Unlike live recordings confined to the approximately 50 minutes of a vinyl LP, this show was able to include King's incendiary instrumental interludes, all here un-named as they were simple head charts. King gets to the meat of the matter with a brief "Every Day I have the Blues" that segues into a lengthy (for King) "How Blue Can You Get." Supporting the recently released Indianola Mississippi Seeds (ABC, 1970), an all-star affair pitting King with Leon Russell, Carol King, and Joe Walsh. King covers Russell's "Hummingbird," reprising it in this show. King is out of his comfort zone here, but that has not ever stopped him before.
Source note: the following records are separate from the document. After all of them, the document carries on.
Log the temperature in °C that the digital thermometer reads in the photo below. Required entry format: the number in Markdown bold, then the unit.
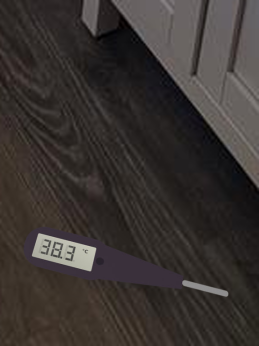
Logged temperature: **38.3** °C
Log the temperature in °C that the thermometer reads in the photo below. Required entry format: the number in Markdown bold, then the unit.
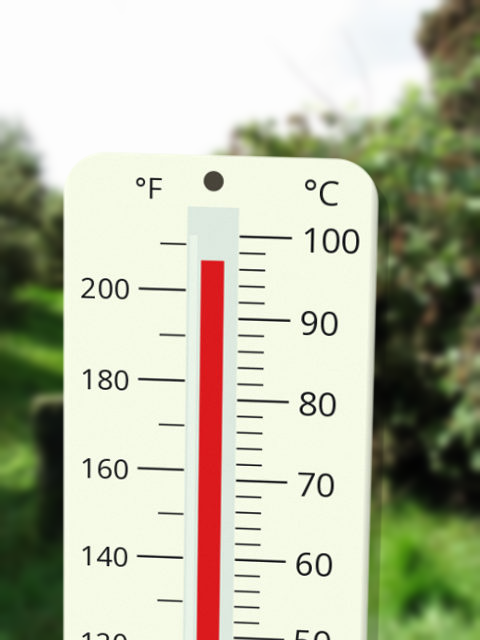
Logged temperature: **97** °C
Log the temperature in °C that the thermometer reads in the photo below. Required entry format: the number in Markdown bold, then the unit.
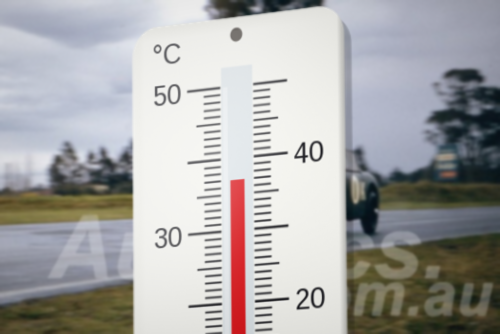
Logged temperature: **37** °C
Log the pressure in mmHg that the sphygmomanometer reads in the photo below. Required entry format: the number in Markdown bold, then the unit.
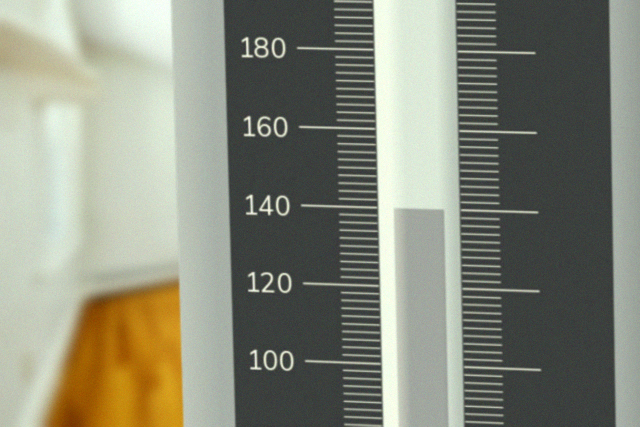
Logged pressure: **140** mmHg
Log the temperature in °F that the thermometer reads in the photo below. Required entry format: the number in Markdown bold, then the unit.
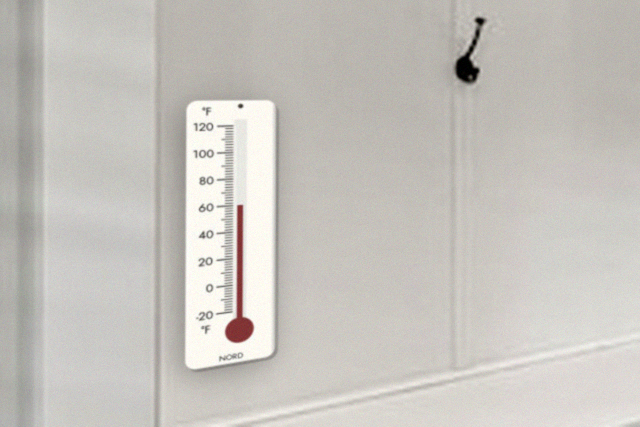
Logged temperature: **60** °F
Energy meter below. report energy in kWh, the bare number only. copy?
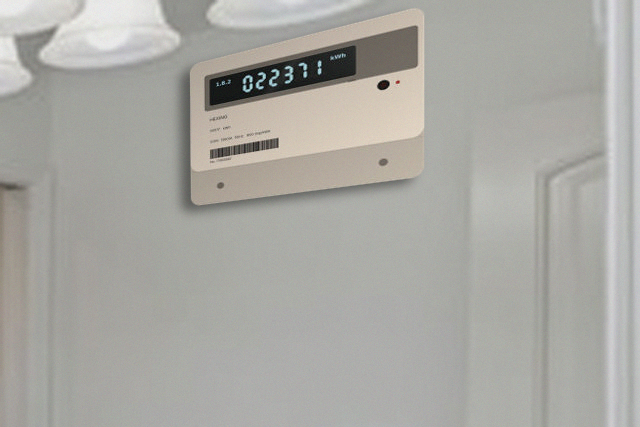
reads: 22371
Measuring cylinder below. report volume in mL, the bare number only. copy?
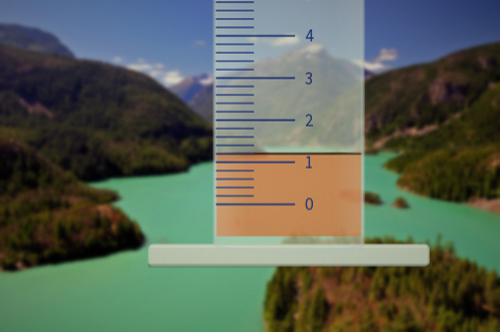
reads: 1.2
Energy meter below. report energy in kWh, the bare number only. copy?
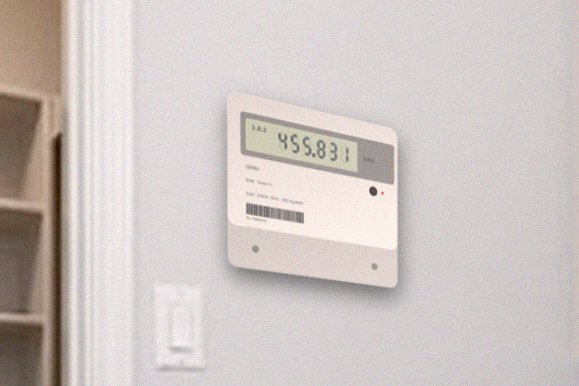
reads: 455.831
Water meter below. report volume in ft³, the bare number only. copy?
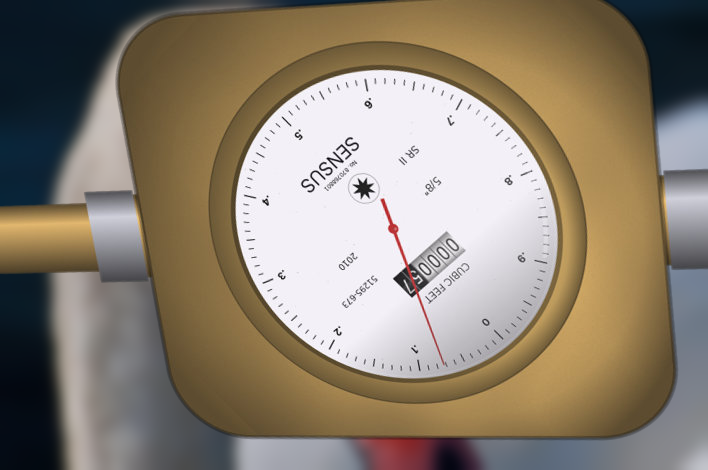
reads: 57.07
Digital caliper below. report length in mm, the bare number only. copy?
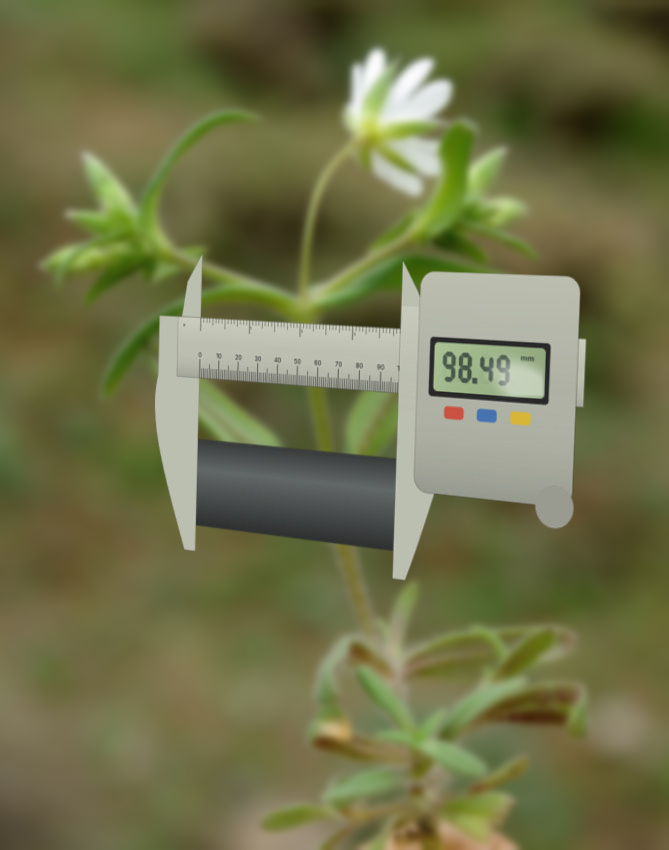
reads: 98.49
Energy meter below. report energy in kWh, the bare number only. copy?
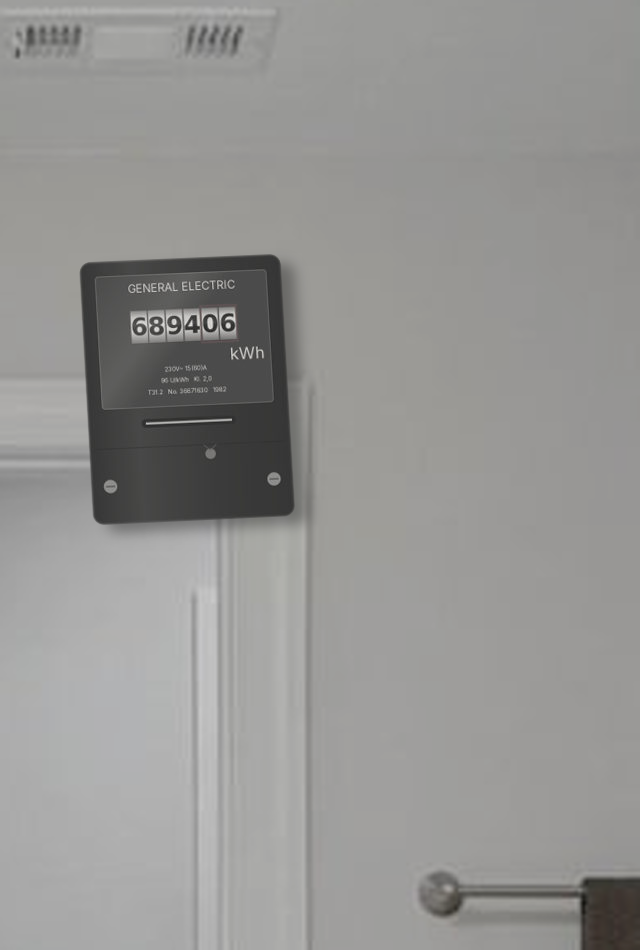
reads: 6894.06
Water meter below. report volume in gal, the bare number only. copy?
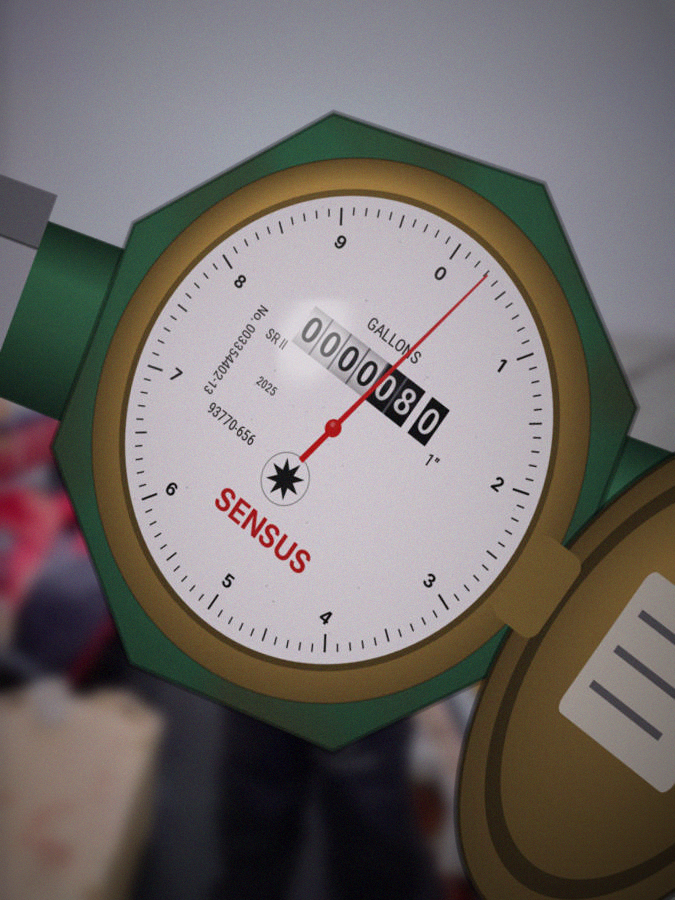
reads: 80.3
While the piece is solid, King's affinity for the sacred 12-bars is evident. What makes this performance special is King's coda solo, which summons a lifetime of lyricism into a rocking two minutes. I hope there are many more releases like this one.

B.B. King
From Get Yer Ya-Ya's Out! The Rolling Stones In Concert 40th Anniversary Deluxe Box Set
Abkco Records
1969/2009

What a beautiful surprise to have a set from BB King included on the 40th Anniversary release of the Rolling Stones, Get Yer Ya-Ya's Out! The Rolling Stones In Concert. One the same bill with The Rolling Stones and Ike and Tina Turner that November, 27 & 28, 1969, King turned up Lucille and played like the Giant he was. King showed where everything came from. He was not an opening act for the Rolling Stones so much as an American musical Moses parting the waters of popular music showing all the way.

From the beginning, King was all white phosphorous, throwing off sparks, igniting fires, and desiccating the crowd and making goddamn sure Ike Turner knew who was the boss. "How Blue Can You Get" gets a definitive reading. This is the guitar playing critics have written about for 60 years. It is the tone that launched a million urban white guitarists. There would have been no Eric Clapton, no Alvin Lee, no Walter Trout had there not first been B.B. King and this is the proof.

King's musical output has now become static in the sense that there will be no more new; it remains kinetic in its appeal and influence.